'Waar de wind doorheen waait' is een serie gedichten van Jan Baeke over een zoon die zijn vader in Brussel zoekt, heen en weer reizend met lijn 4. Een reis van Gare du Nord tot Stalle. Al lezend in de tekst, afgedrukt in het Brussel-nummer van Tijdschrift Terras verzonk ik in haltes, hun raadselachtige namen, en het wachten.
De namen van de Brusselse tram- en metrohaltes in de cyclus zijn als de staties in een kruisgang. Namen die sterker worden dan hun betekenis. Zoals Anneessens - Lemonnier:
'De lijnen wisselden, de haltes wisselden. Van Matongé tot Vorst Nationaal, van Steekspel tot Mysterie, van Baljuw tot Drievuldigheid, van Jeu de Balle tot Grand Sablon.
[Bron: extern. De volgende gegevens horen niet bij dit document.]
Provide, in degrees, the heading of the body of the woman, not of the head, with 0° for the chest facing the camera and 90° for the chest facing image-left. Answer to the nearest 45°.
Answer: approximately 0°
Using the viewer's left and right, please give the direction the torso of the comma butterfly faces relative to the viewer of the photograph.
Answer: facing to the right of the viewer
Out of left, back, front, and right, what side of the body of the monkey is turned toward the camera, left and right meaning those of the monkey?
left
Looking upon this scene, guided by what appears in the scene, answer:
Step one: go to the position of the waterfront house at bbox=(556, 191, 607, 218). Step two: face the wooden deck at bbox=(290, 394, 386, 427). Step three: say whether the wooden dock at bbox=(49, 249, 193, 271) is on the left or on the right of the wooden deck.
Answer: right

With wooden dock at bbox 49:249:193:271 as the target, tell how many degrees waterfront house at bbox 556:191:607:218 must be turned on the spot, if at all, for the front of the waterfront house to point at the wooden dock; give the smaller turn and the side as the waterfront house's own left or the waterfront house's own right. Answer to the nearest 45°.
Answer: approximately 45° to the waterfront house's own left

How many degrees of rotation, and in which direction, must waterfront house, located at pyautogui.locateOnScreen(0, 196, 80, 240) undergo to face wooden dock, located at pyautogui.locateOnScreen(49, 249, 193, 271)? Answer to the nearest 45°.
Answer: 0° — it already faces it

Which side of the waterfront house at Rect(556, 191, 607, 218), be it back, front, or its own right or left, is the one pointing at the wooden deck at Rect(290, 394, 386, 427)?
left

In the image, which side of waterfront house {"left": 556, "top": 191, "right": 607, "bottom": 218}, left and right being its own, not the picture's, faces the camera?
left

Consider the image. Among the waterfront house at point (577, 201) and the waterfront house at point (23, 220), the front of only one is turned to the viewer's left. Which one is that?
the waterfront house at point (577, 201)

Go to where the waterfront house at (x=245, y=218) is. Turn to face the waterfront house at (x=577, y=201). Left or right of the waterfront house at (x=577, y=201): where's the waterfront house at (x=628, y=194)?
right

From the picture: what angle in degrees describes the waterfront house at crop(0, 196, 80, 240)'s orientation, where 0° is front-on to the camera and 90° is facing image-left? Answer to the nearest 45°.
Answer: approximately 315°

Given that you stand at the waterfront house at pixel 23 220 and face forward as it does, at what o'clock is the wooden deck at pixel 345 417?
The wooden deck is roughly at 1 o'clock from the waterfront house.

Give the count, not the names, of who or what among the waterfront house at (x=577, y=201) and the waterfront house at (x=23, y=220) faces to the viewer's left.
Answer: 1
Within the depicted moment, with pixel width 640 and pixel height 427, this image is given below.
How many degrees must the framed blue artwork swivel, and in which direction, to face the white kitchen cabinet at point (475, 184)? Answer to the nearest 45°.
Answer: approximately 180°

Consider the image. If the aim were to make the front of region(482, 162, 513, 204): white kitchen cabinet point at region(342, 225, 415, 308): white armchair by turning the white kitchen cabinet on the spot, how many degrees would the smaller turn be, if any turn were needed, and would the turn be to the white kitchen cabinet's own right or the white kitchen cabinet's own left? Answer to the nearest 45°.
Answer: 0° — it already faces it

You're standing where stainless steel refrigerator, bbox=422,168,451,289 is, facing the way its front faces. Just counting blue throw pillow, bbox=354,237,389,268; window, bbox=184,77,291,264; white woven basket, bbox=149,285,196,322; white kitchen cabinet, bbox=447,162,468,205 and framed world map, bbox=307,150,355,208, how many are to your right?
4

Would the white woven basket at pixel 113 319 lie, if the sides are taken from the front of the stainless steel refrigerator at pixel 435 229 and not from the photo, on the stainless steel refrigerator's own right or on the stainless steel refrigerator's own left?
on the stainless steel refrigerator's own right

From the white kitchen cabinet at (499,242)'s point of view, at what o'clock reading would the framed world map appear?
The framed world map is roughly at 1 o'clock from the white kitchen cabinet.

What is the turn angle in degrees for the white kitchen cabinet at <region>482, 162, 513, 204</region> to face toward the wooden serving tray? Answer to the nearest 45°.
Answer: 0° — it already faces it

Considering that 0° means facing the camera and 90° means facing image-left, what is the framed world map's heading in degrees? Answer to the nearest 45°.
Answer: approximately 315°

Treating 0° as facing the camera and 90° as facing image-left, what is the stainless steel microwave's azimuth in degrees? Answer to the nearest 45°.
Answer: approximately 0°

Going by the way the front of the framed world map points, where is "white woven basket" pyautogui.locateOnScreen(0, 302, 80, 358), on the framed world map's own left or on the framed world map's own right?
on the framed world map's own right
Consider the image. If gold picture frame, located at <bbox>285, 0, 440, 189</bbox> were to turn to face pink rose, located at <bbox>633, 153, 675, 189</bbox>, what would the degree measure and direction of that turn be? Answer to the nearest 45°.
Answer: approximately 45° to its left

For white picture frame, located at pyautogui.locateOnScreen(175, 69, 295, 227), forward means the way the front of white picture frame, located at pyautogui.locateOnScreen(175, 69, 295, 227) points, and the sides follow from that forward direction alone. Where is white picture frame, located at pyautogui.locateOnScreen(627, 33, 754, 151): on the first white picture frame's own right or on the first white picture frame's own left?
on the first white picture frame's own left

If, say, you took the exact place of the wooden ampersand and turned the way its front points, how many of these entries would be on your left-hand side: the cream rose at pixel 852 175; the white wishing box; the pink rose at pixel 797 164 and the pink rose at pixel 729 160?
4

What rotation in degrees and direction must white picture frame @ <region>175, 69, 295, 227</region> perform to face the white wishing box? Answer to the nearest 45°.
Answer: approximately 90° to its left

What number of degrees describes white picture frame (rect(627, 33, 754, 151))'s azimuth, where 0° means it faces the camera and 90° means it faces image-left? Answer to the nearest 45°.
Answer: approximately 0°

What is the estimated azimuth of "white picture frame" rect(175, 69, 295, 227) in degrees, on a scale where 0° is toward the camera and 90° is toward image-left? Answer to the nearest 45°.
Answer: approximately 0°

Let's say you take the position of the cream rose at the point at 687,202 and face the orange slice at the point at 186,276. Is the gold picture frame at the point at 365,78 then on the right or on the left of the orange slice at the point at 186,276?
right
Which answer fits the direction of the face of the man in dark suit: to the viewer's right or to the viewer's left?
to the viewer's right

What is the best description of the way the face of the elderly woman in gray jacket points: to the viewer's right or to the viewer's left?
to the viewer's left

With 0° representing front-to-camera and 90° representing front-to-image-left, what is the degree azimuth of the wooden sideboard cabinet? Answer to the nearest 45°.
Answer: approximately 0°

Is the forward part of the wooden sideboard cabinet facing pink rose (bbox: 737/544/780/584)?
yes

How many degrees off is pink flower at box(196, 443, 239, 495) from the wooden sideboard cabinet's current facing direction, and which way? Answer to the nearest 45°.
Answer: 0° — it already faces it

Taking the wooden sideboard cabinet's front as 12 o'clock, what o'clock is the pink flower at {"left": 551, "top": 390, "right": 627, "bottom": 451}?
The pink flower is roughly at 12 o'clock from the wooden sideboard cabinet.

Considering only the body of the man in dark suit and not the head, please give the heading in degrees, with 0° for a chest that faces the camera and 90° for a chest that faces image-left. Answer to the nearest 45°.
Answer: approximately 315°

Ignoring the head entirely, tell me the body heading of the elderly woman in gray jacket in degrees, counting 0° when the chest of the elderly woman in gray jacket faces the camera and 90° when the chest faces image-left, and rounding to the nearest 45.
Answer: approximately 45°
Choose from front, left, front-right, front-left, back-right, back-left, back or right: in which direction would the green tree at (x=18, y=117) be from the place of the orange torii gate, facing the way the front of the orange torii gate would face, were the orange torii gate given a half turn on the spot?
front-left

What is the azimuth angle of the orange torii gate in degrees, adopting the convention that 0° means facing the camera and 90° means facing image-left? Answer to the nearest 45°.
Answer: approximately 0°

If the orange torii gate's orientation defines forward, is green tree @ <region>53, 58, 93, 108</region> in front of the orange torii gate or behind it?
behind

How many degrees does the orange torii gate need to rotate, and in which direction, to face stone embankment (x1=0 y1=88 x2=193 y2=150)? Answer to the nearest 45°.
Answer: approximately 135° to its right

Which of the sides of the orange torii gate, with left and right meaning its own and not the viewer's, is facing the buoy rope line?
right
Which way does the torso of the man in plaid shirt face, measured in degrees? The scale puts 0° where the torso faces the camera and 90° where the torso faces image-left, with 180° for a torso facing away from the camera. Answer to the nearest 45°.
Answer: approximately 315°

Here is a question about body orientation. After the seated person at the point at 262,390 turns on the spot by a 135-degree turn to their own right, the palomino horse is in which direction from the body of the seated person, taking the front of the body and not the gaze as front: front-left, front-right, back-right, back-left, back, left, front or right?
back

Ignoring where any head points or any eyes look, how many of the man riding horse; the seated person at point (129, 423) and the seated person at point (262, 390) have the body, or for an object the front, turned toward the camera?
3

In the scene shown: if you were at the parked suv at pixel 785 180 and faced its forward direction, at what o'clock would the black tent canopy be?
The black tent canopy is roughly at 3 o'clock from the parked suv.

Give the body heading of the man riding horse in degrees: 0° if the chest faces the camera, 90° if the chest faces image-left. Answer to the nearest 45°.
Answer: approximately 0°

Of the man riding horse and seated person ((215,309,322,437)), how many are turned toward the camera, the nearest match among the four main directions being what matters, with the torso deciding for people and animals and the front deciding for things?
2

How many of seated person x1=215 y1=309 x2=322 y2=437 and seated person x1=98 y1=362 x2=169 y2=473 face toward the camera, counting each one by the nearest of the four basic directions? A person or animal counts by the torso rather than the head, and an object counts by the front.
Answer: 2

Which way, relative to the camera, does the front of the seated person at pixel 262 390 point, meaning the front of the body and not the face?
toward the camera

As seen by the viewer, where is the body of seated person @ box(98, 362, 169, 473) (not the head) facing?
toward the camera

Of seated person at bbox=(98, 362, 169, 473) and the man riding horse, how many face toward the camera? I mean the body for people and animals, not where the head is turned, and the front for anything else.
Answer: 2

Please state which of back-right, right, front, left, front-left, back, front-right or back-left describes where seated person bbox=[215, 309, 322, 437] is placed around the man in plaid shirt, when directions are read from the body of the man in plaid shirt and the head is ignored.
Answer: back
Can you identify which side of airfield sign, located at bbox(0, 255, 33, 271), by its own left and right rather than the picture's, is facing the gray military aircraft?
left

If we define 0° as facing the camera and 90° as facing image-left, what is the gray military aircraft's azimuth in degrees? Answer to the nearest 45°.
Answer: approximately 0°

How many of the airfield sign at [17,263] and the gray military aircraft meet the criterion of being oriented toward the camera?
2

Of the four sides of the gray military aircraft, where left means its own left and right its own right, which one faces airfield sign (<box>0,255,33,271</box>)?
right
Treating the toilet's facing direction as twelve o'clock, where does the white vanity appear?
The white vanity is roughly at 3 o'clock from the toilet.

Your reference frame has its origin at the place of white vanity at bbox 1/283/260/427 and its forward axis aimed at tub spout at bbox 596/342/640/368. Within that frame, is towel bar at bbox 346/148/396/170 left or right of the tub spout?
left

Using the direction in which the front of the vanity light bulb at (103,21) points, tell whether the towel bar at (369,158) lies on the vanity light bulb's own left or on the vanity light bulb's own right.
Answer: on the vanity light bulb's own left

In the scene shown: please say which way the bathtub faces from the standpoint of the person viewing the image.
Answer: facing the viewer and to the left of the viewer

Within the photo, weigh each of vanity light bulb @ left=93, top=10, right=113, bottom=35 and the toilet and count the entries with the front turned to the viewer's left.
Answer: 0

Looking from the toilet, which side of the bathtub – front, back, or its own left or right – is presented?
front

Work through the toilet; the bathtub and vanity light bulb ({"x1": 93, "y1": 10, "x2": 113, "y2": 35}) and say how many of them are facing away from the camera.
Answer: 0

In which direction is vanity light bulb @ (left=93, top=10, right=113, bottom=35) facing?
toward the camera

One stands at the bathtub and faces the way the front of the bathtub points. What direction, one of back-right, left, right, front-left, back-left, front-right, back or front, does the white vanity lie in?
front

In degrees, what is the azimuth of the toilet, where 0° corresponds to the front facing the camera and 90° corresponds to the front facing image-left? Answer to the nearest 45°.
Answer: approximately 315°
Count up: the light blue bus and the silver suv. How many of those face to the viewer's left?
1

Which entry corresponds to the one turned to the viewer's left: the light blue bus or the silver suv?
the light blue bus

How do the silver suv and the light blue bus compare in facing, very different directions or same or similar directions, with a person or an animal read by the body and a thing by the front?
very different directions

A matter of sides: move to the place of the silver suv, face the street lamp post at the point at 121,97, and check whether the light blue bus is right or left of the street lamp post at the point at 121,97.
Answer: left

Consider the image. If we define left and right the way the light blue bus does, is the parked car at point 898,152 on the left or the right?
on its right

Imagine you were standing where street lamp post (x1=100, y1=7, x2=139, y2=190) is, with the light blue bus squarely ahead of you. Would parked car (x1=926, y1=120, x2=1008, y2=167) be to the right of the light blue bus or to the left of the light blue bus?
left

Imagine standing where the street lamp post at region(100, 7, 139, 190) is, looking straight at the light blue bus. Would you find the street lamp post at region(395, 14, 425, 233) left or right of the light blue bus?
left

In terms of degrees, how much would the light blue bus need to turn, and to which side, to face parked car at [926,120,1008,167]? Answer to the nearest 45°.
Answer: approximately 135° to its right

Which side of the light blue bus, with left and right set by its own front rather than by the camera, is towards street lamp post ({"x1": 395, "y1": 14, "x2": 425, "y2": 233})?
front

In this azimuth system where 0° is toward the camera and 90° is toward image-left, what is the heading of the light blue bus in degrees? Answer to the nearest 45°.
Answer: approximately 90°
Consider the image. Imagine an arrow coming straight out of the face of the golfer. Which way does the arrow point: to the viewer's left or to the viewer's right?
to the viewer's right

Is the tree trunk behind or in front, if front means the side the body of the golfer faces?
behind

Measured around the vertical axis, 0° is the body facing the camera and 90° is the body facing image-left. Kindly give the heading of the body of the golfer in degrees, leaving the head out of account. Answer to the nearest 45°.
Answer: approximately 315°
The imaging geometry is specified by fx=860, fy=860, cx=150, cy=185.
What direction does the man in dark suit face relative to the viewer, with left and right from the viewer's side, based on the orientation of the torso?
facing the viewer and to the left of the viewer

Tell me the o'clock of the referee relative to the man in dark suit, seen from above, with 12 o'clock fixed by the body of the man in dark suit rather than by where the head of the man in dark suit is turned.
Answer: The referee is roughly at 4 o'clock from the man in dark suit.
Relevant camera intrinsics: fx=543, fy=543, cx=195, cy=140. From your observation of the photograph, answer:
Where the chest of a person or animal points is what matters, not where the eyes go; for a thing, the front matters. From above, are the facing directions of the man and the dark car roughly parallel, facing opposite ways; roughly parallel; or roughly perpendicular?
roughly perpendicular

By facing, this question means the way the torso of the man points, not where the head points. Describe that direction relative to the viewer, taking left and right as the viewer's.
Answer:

Moest ik mijn hoofdpersoon verschillende trams, bussen en metro's in sturen in en om het centrum van de stad of veroordelen tot een steeds herhaalde rit in dezelfde bus of tram? Een tramlijn bleef zich opdringen en al die trams die de hele dag door op die lijn reden werden de locatie waarop de gedachten van de zoon zich ontvouwden. Sommige haltes wisten zich te handhaven, maar niet de teksten die er ontstonden.'
Soms staat er op het bordje 'Deze halte is komen te vervallen'.
Vrijdagavond presenteert Wim Brands in de Brakke Grond een Brussel-avond van Tijdschrift Terras met oa. Bernke Klein Zandvoort, Tonnus Oosterhoff, Els Moors, Ivo Victoria en Jan Baeke.